The experience of scrutinising Liam McArthur’s Bill, once described by McArthur as ‘bulletproof’, has exposed the difficulty, perhaps the impossibility, of designing an assisted dying regime that fully eliminates risk. Every safeguard introduces a pressure point. Every procedural protection relies on human judgment. Every assessment of voluntariness sits within relationships shaped by vulnerability, dependence and sometimes subtle coercion.

It may be that this experience will shift some who were previously sympathetic but cautious. When confronted with the cumulative weight of practical objections, they may come to question not merely whether this Bill was safe, but whether any such Bill can be made safe enough.

The central philosophical question that now re-emerges, because no legislative system of this kind can be made risk-free. At best, it can be made risk-managed –but the risks are not evenly distributed. They fall disproportionately on those who are elderly, disabled, isolated or otherwise vulnerable to pressure, whether explicit or implicit. The closer one examines the mechanics of assisted dying legislation, the more apparent it becomes that the aspiration of total safety is not achievable. The question then becomes whether residual risk is morally tolerable when the consequence is irreversible. That is not a procedural question. It is a question about the kind of moral architecture a society is willing to build into its healthcare system.

Now that this particular parliamentary moment has passed, the focus must shift. Those who oppose assisted dying cannot rely solely on procedural critique or legislative caution. The debate will return one day. It will likely be framed in terms of improved safeguards and refined eligibility criteria. If opposition remains confined to process, it will struggle to prevail in the long term.

What is required instead is a return to principle, but a principled argument that is politically intelligent as well as morally serious.

There is a temptation in this space to become loud, reactive or ideologically rigid. That would be a mistake. The experience of this campaign in Scotland demonstrates something different: that persuasion is most effective when it is disciplined, attentive and rooted in an understanding of the concerns of those who disagree.
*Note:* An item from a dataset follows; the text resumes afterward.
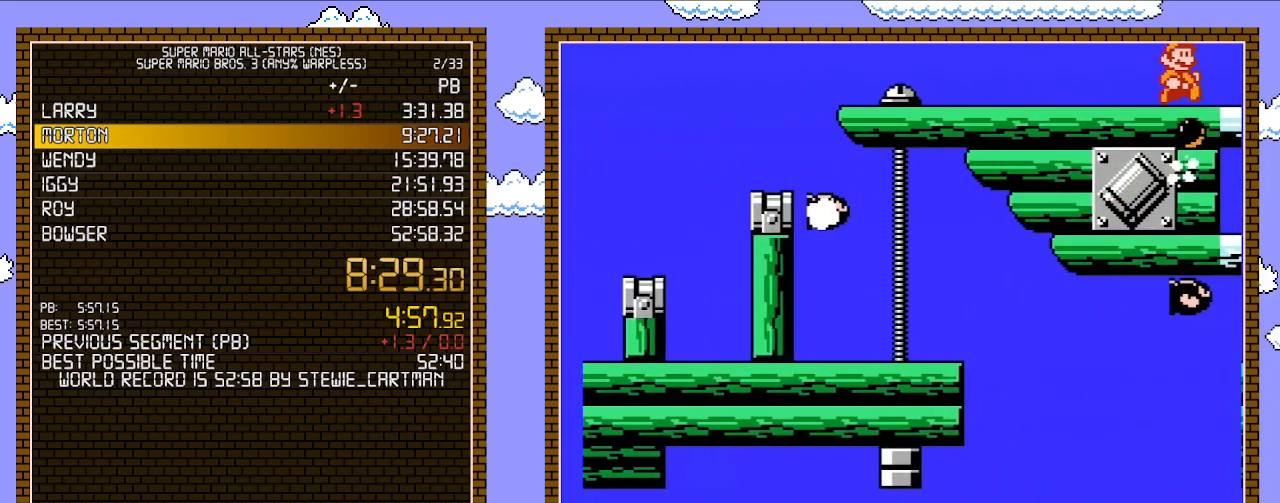
{"buttons": ["DPAD_RIGHT"], "events": []}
This is not a call for dilution of conviction. It is a call for its refinement. In Catholic social thought, truth is not separated from charity. Caritas in veritate is not an abstract slogan; it is a method. It insists that moral argument must be both intellectually serious and genuinely attentive to the human realities it addresses. That balance is precisely what was achieved in this campaign: firm opposition to a proposed law, coupled with a refusal to caricature those who support it.
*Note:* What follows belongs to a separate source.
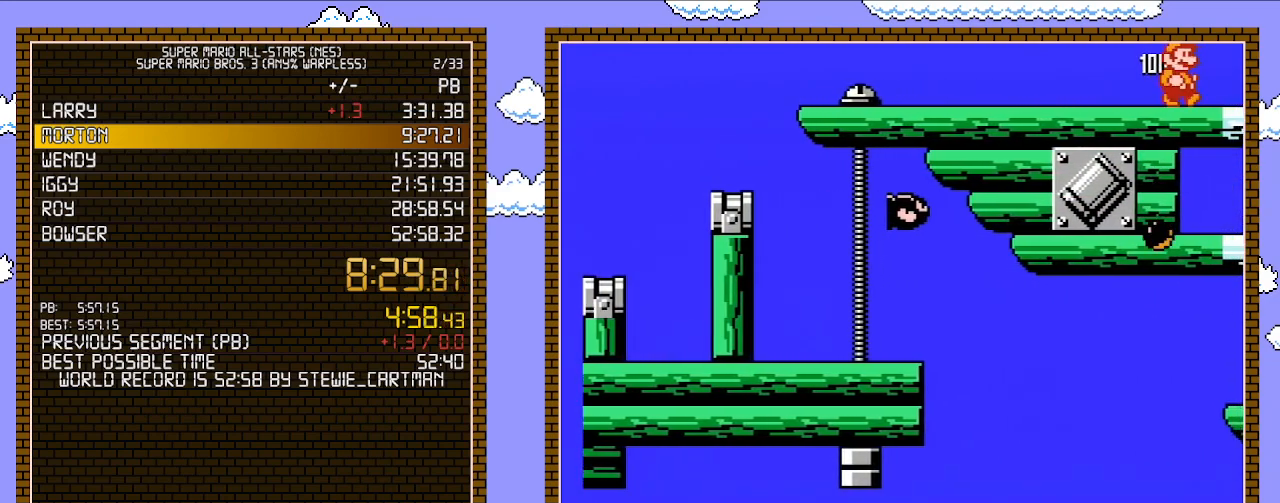
{"buttons": ["DPAD_RIGHT"], "events": []}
The challenge now is to carry that approach forward into the next stage of the debate. The legislative contest may be paused, but the philosophical one is not. If assisted dying returns, as it almost certainly will, it will do so in a more polished form. The response must therefore be deeper, not louder; more principled, not merely procedural; and always conscious that the question at stake is not only what the law permits, but what kind of society it quietly becomes.